Student loan debt forgiveness critical to economy

Learn more about the Student Loan Forgiveness Act of 2012 at Open Congress:

Here’s the bad news: The average student who graduated from college in 2010 has accumulated $25,000 in student debt. And that number increases with age as interest adds up. The Los Angeles Times recently reported that students (and their parents) are borrowing more each year to keep up with the rising cost of college and the reduced amount of aid available.

And then student graduates into one of the dimmest job markets in recent memory.

Enter the Student Loan Forgiveness Act of 2012, House Resolution 4170, sponsored by Rep. Hansen Clarke (D-Michigan). This bill would make a number of changes to the student-loan process, the first—and most far-reaching—a “10/10 Loan Repayment Plan.” What it means for the average graduate is that once you’ve paid 10 percent of your discretionary income every month for 10 years, the loan can be forgiven.

This provision alone would make a huge difference for those college graduates who are burdened by student-loan debt, but also working in a low-paying field—many social workers, health-care workers, and even some teachers—as well as those people who ran into severe difficulties (like health issues) after graduating and are unable to work.

But the forgiveness provision is not the only good thing about this act. It also caps the interest rate for federally subsidized student loans at 3.4 percent. That’s a big deal; the interest rate for Stafford loans is set to rise to 6.8 percent on July 1, while many borrowers are still struggling with the recession’s consequences.
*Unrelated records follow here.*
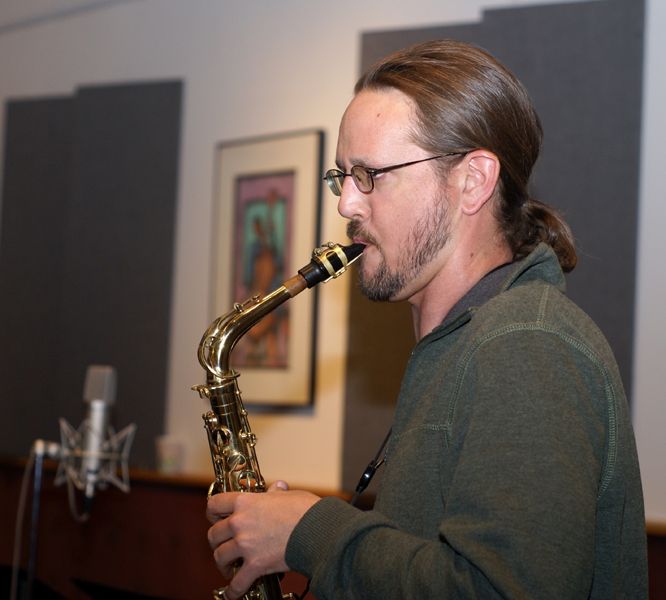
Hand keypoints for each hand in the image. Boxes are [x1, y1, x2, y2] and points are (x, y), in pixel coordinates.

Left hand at [206, 481, 319, 599]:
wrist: (318, 530)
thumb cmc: (305, 510)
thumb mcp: (288, 495)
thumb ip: (276, 493)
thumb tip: (277, 487)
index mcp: (246, 502)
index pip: (215, 504)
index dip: (213, 512)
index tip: (216, 517)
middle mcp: (240, 522)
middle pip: (214, 534)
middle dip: (216, 541)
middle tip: (223, 544)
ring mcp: (246, 544)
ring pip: (220, 557)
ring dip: (223, 563)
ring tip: (229, 566)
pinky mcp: (256, 565)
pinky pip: (237, 583)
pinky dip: (233, 590)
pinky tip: (233, 592)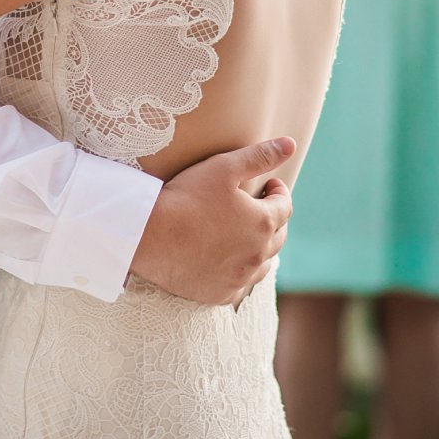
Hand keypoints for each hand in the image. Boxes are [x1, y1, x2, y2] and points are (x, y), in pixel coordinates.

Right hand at [130, 137, 295, 305]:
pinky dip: (241, 272)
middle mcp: (257, 254)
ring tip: (249, 236)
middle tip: (260, 207)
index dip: (279, 191)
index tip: (270, 184)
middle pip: (278, 236)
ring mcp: (239, 277)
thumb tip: (290, 144)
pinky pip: (240, 285)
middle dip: (274, 219)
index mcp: (263, 222)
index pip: (285, 206)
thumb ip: (260, 156)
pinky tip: (231, 263)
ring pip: (263, 264)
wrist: (147, 235)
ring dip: (262, 248)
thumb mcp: (224, 167)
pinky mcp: (219, 294)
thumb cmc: (186, 197)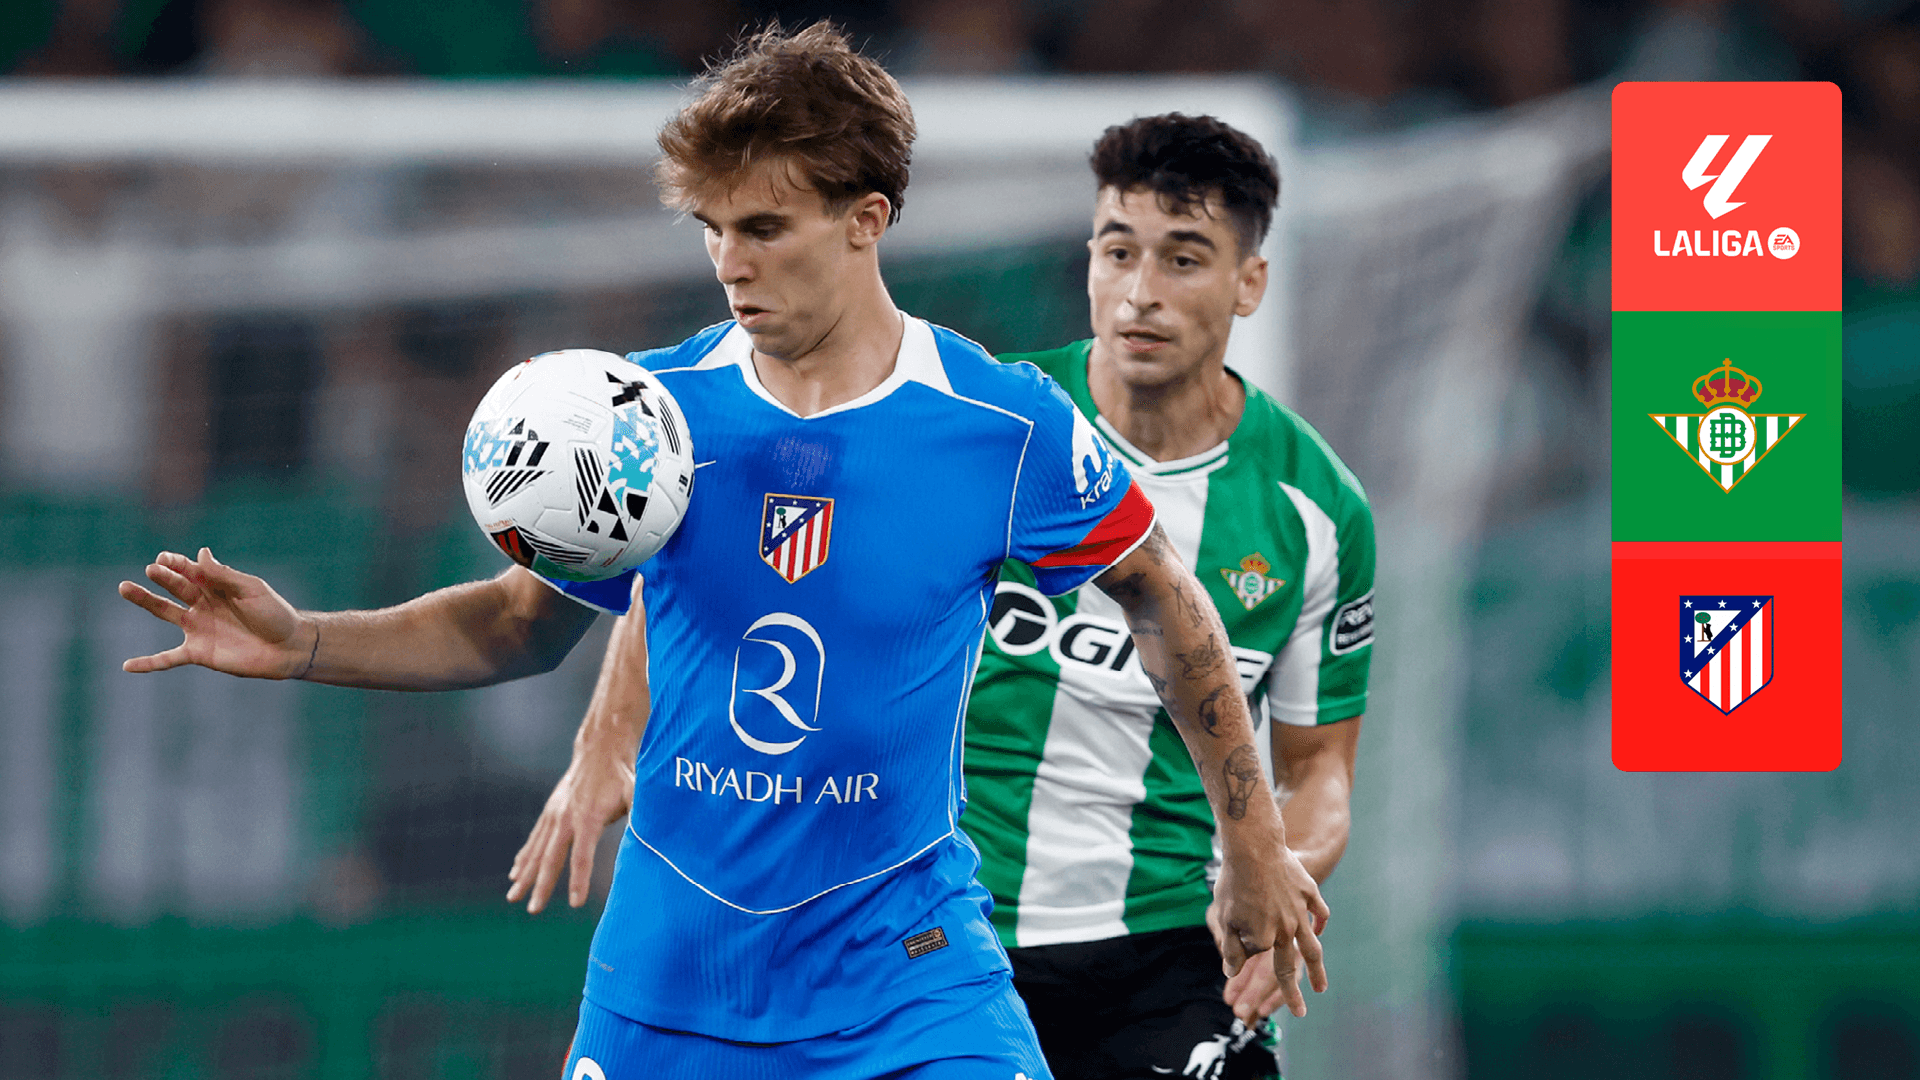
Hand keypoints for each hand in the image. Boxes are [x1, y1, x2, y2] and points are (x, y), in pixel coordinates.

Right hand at [118, 548, 311, 677]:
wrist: (288, 647)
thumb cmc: (274, 614)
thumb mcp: (251, 590)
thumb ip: (224, 575)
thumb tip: (200, 553)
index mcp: (216, 585)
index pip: (190, 570)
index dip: (176, 563)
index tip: (163, 558)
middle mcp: (203, 604)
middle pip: (175, 587)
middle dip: (161, 577)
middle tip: (149, 569)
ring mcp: (198, 628)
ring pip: (165, 612)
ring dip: (145, 600)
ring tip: (124, 587)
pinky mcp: (199, 652)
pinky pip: (169, 658)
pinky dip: (149, 663)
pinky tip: (127, 666)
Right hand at [506, 736, 634, 912]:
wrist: (601, 748)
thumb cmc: (623, 775)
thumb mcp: (637, 793)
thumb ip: (640, 816)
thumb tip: (652, 837)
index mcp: (588, 817)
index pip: (581, 856)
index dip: (579, 881)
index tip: (575, 903)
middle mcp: (565, 817)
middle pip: (551, 858)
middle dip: (540, 885)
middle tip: (533, 909)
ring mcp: (554, 813)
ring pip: (536, 850)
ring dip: (524, 874)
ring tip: (513, 896)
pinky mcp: (551, 810)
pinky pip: (534, 838)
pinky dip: (524, 856)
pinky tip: (515, 871)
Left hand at [1208, 841, 1329, 1017]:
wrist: (1254, 847)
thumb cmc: (1234, 882)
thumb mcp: (1224, 917)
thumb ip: (1231, 948)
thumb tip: (1232, 972)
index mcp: (1265, 938)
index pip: (1256, 955)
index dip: (1245, 946)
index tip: (1237, 930)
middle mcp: (1286, 930)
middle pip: (1289, 967)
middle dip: (1293, 994)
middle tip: (1300, 1012)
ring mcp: (1300, 911)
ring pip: (1312, 946)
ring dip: (1317, 970)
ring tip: (1321, 987)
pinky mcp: (1308, 891)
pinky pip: (1319, 911)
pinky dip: (1320, 921)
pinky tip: (1319, 929)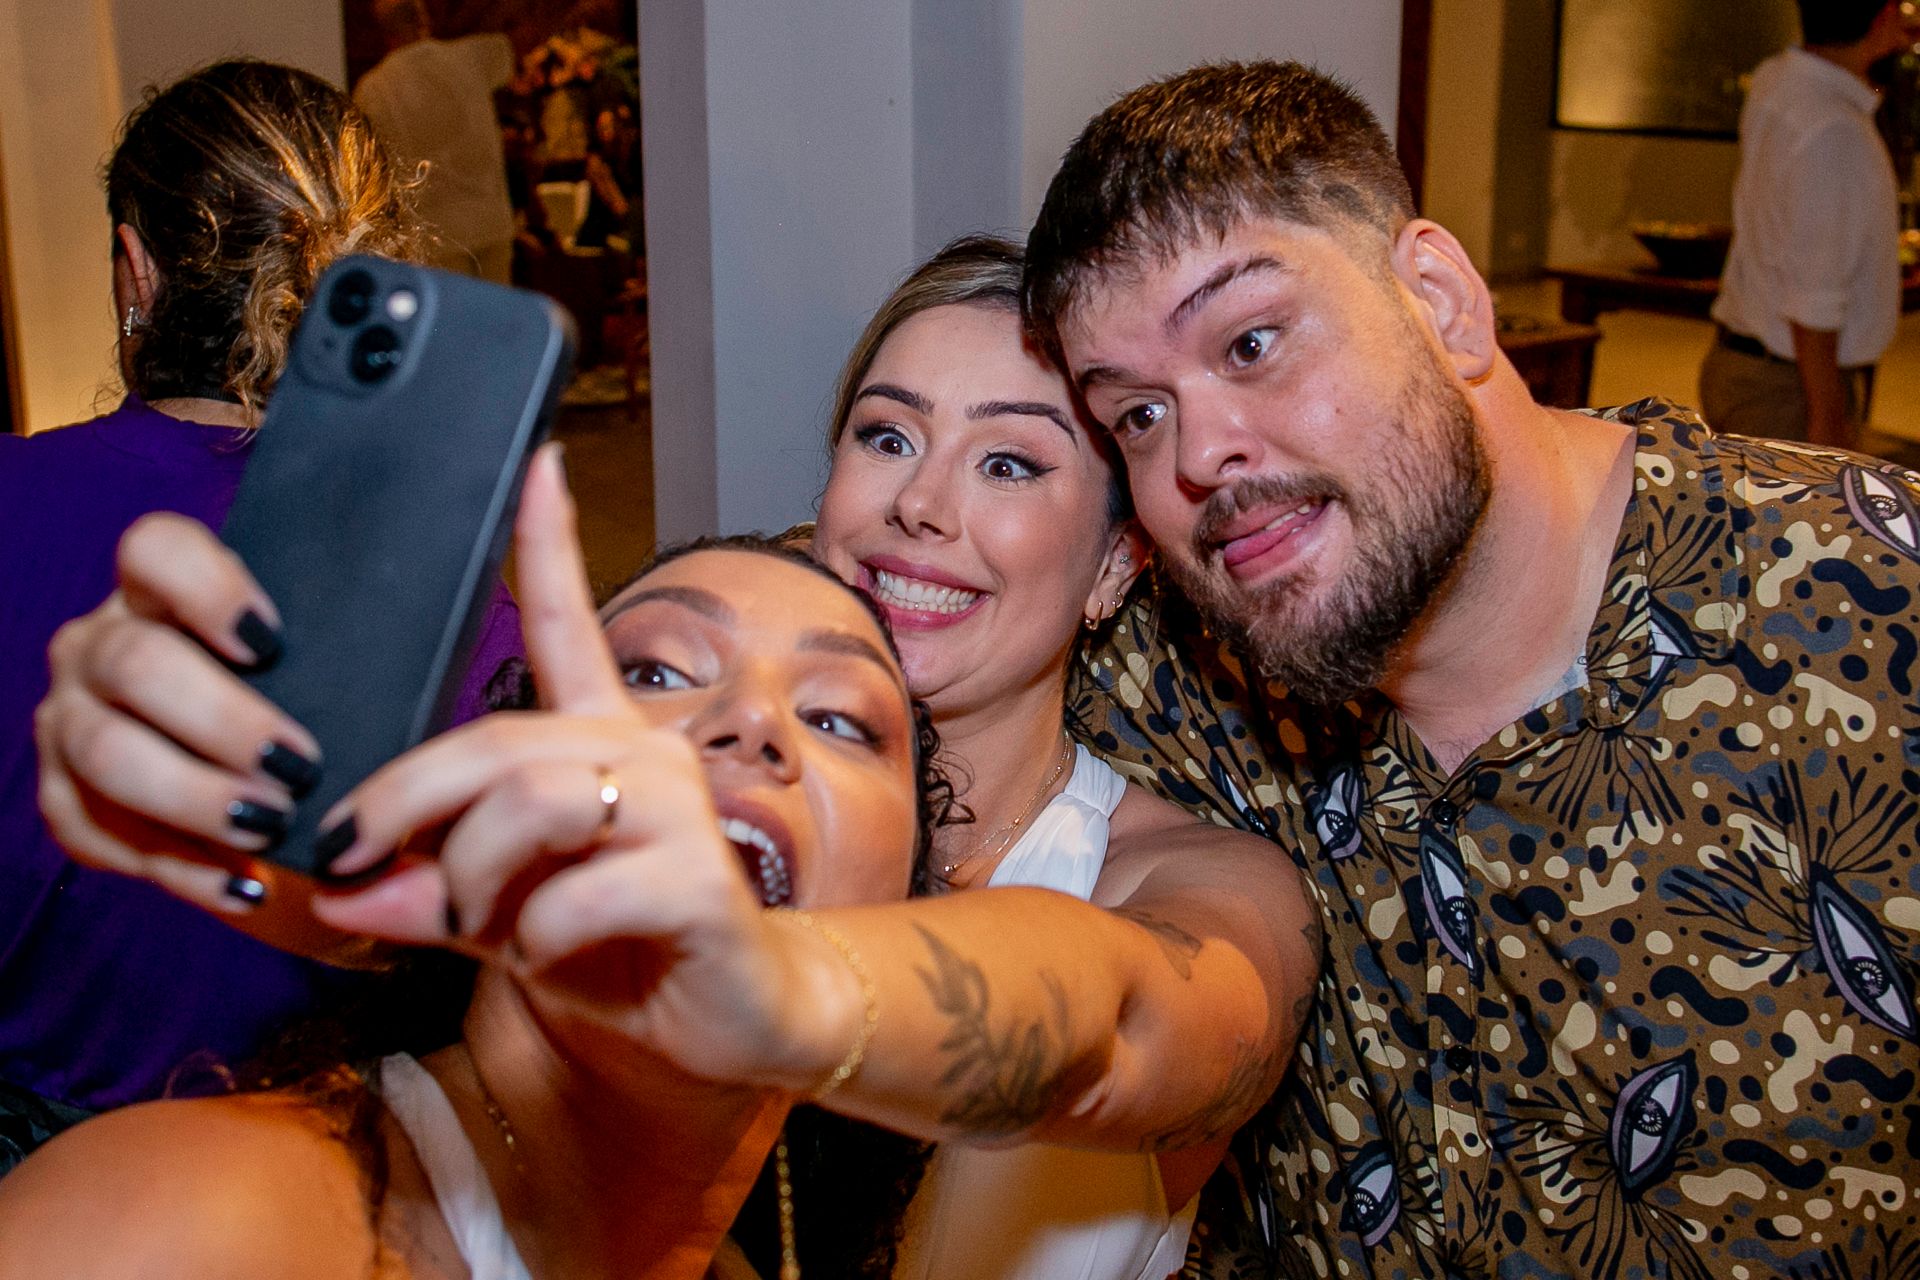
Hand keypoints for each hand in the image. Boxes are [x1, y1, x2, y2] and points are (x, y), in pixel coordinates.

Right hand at [35, 512, 321, 917]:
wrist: (246, 774)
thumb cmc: (293, 699)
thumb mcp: (307, 661)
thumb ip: (333, 652)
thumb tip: (412, 662)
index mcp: (155, 590)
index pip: (156, 551)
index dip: (206, 586)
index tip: (271, 638)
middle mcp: (98, 647)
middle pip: (138, 665)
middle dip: (222, 721)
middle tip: (298, 764)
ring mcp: (70, 721)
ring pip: (109, 755)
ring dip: (195, 798)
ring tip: (272, 826)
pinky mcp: (62, 799)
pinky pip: (106, 837)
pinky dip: (184, 869)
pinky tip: (247, 884)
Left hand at [312, 449, 842, 1089]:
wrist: (732, 1020)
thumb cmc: (619, 951)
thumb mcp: (502, 916)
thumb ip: (426, 889)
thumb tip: (337, 891)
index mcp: (601, 741)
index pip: (569, 625)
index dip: (549, 545)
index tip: (538, 463)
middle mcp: (647, 751)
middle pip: (497, 739)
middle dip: (402, 800)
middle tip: (348, 862)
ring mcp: (682, 810)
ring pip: (530, 803)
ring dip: (468, 878)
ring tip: (472, 924)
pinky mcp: (701, 880)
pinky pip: (575, 894)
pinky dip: (534, 939)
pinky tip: (550, 958)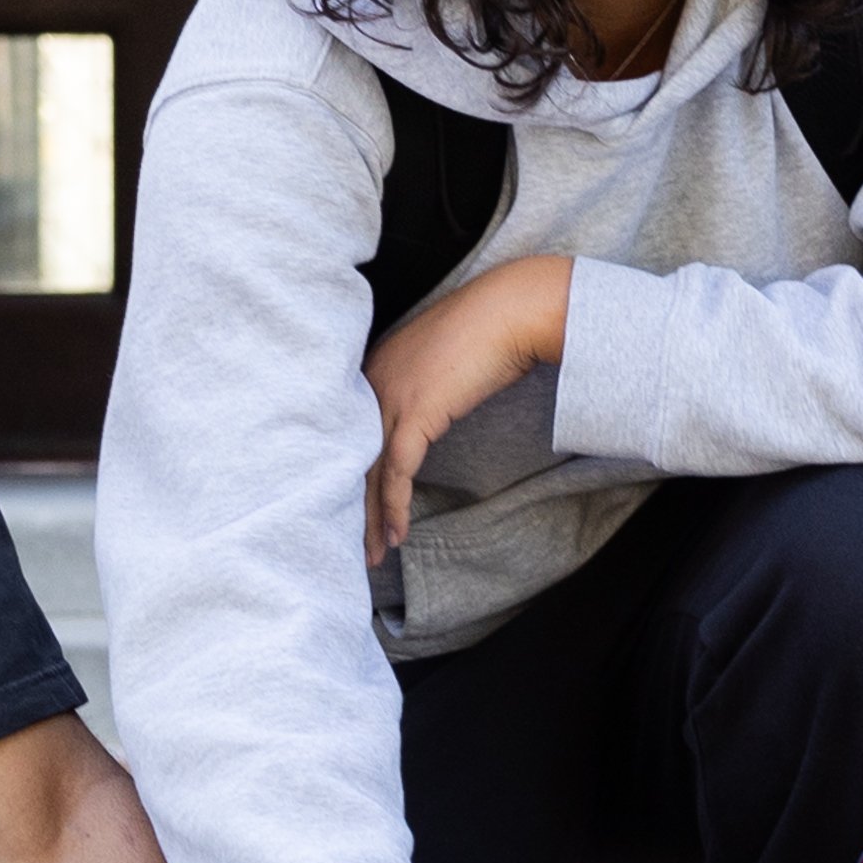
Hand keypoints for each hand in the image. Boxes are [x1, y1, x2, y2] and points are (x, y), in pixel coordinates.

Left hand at [360, 252, 574, 566]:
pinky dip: (395, 505)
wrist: (511, 309)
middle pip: (352, 457)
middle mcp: (371, 382)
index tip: (355, 511)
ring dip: (372, 518)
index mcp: (373, 369)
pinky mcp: (414, 412)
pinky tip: (397, 532)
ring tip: (375, 553)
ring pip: (369, 470)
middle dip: (354, 507)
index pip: (353, 436)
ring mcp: (389, 396)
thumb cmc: (487, 329)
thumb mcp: (442, 362)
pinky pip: (397, 471)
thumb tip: (425, 418)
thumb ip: (423, 389)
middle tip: (355, 546)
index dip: (351, 478)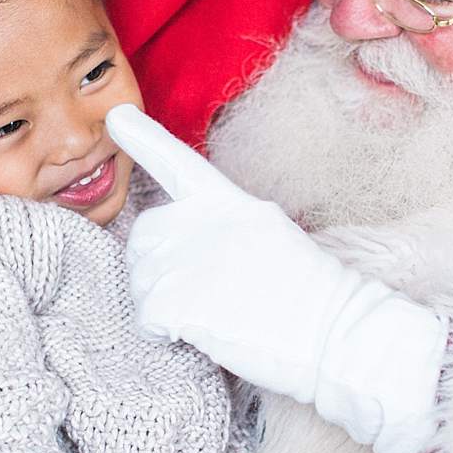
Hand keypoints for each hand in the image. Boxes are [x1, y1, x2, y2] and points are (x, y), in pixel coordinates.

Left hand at [104, 103, 449, 452]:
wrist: (334, 333)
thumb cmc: (315, 300)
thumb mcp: (275, 241)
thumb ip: (230, 233)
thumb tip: (194, 254)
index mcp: (234, 205)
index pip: (181, 165)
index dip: (146, 140)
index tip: (117, 116)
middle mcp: (205, 222)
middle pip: (143, 235)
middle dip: (155, 267)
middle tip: (196, 297)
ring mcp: (188, 259)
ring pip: (140, 281)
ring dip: (163, 306)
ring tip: (212, 318)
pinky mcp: (177, 299)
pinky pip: (146, 318)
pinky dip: (166, 335)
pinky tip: (202, 335)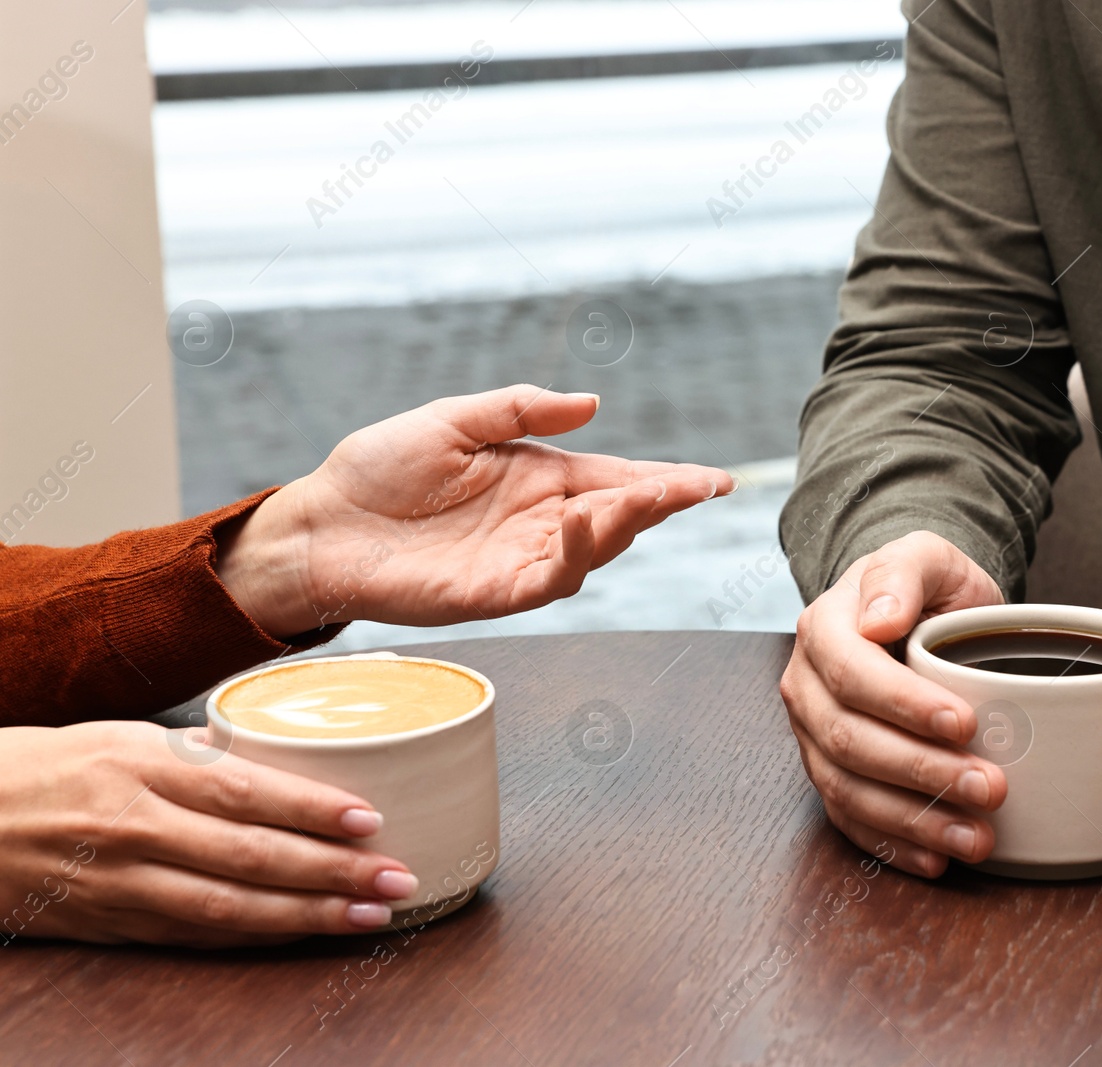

Another big plus are the changes to the Public Service Loan Forgiveness program, which will reduce from 10 to five years the length that graduates in some low-paying public-service jobs (special-education teachers and public-health workers, for example) will have to pay before loan forgiveness kicks in.

Finally, if enacted as proposed, this law would allow those who have also made private-education loans with banks or other for-profit lenders to refinance the loans through the federal student-loan system.

Don’t think of this as a handout. It’s an investment. Right now, recent college graduates are having the worst time of all in the job market—mostly because those of us who are older are staying put, thanks to the economic insecurity we’re all experiencing. This delayed beginning of their careers, coupled with the heavy burden of debt accrued for their educations, is putting an entire generation at economic risk.

It’s not a risk our country can afford.

We’re talking about our best hope for a decent future when we refer to our college students and our recent college graduates. We need these well-educated young people to build the foundation for a strong economy, and that’s a tough job under the best of circumstances. With debt in the mid-five figures, it’s next to impossible.

We urge our readers to call or email their Congressional representatives with strong support for the Student Loan Forgiveness Act of 2012. If we have hope for the future, we need to support the people who will build it.